Extracted data:
::::

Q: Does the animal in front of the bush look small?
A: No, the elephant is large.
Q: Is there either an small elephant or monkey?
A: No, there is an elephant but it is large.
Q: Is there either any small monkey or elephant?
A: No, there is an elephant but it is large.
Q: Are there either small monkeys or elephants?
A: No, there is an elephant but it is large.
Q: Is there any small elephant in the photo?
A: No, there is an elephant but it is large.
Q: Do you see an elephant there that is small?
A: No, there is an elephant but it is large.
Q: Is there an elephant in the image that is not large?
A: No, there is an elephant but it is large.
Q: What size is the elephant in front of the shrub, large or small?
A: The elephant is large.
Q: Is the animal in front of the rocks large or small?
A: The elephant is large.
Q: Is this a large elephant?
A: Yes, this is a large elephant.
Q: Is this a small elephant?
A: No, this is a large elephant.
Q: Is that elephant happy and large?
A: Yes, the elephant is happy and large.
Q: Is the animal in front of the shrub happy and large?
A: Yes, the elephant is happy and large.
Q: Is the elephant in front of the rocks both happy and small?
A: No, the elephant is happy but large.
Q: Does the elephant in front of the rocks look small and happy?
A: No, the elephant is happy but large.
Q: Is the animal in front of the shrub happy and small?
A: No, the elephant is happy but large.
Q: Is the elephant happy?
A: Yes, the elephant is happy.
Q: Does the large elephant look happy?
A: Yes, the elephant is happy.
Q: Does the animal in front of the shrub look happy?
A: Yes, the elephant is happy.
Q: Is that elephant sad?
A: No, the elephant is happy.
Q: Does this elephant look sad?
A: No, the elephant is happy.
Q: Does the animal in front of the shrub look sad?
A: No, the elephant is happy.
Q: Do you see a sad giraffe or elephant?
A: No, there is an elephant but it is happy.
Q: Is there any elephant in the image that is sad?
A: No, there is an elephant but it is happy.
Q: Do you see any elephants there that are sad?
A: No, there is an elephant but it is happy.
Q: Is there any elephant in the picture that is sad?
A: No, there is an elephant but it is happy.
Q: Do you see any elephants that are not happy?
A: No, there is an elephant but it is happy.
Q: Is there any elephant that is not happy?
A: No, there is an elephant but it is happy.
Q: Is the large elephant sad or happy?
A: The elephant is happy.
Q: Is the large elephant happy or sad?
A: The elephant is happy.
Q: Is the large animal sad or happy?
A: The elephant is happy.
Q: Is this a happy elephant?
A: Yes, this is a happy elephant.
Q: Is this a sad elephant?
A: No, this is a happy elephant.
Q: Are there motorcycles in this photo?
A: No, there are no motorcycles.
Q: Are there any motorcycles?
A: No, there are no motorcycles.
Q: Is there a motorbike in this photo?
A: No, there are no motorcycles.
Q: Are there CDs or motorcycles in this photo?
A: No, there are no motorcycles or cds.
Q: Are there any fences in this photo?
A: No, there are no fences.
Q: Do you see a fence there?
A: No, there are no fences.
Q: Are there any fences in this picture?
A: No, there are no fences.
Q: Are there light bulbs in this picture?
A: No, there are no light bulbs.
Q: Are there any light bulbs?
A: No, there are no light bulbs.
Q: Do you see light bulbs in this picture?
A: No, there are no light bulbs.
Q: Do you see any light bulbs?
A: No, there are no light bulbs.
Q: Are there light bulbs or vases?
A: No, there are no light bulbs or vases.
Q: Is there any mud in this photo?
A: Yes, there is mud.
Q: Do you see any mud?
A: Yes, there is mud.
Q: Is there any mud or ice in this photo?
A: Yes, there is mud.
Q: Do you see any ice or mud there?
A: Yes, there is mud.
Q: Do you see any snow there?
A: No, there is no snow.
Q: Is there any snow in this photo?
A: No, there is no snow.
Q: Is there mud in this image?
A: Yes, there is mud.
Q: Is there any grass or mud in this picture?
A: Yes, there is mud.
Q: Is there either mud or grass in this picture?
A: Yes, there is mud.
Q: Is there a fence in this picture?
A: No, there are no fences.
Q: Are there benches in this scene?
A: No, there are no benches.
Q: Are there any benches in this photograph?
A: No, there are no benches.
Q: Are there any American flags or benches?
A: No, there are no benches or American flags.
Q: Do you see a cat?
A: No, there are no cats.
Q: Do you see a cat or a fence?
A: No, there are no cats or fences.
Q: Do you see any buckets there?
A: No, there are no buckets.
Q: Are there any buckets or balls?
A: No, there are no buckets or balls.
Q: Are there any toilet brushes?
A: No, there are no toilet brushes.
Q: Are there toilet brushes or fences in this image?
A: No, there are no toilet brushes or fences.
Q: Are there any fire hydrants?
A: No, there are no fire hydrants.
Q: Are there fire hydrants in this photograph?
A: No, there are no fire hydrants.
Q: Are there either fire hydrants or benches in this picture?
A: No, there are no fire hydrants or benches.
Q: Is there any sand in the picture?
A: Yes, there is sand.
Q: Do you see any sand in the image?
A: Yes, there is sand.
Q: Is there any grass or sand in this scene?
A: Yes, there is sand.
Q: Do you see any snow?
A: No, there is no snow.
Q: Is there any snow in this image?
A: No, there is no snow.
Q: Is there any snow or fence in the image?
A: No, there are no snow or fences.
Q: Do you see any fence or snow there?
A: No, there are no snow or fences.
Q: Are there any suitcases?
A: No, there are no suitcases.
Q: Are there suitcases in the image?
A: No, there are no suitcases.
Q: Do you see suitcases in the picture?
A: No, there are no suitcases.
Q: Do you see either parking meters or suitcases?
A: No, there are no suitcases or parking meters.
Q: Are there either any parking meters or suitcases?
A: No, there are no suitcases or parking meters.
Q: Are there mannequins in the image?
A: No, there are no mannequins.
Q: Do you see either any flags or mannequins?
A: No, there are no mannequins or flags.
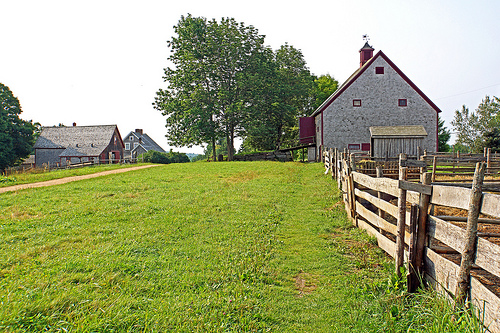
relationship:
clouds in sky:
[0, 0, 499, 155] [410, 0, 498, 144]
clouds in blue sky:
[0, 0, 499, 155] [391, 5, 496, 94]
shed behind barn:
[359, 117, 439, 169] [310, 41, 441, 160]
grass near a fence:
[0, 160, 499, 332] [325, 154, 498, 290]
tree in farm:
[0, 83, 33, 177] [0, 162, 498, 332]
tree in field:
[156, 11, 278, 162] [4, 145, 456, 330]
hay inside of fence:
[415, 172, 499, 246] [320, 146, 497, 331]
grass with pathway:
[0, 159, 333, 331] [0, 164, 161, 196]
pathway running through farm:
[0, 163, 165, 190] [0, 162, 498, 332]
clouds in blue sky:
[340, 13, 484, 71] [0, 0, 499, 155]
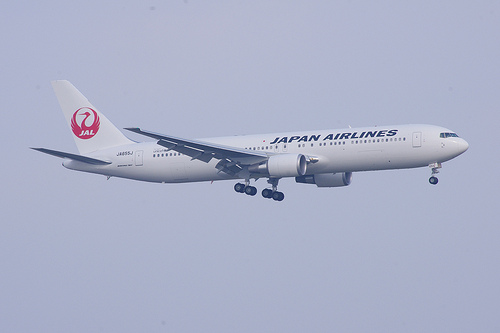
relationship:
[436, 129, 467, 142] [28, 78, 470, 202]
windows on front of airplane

::::

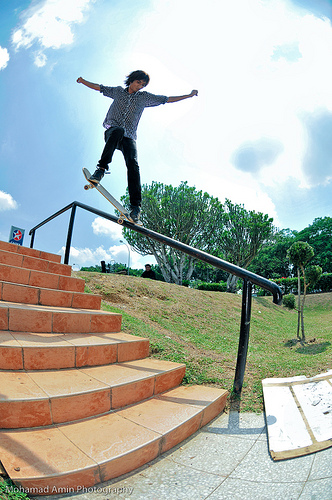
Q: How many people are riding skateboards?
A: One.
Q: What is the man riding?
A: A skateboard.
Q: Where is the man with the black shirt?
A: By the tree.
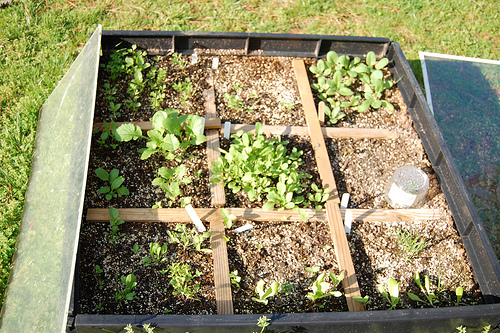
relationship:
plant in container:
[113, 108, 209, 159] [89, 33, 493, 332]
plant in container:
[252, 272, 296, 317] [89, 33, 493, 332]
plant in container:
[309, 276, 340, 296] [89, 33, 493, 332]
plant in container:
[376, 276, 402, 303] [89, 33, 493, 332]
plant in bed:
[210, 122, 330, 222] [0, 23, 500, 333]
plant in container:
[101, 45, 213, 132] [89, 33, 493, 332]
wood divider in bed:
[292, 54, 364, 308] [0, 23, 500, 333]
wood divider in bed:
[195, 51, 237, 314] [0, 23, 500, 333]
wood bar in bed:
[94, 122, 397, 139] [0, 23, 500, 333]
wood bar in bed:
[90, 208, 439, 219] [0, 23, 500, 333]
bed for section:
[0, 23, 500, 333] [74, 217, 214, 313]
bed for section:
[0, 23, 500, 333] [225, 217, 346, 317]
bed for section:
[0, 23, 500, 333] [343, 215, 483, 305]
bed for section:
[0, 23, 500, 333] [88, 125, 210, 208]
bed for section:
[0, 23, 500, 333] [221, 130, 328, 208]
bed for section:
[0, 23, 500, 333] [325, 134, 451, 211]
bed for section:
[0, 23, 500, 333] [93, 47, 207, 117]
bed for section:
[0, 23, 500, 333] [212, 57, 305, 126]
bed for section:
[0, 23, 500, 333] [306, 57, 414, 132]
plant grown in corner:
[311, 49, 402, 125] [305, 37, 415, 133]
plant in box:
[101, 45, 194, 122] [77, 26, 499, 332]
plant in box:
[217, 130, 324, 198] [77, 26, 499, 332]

::::

▶ Your goal: Reproduce the data verbatim, from the line containing "hay inside of" through the line containing "[340, 13, 484, 71] [0, 0, 499, 155]", including both of those lines.

▶ Output:
hay inside of fence:
[415, 172, 499, 246] [320, 146, 497, 331]
grass with pathway:
[0, 159, 333, 331] [0, 164, 161, 196]
pathway running through farm:
[0, 163, 165, 190] [0, 162, 498, 332]
clouds in blue sky:
[340, 13, 484, 71] [0, 0, 499, 155]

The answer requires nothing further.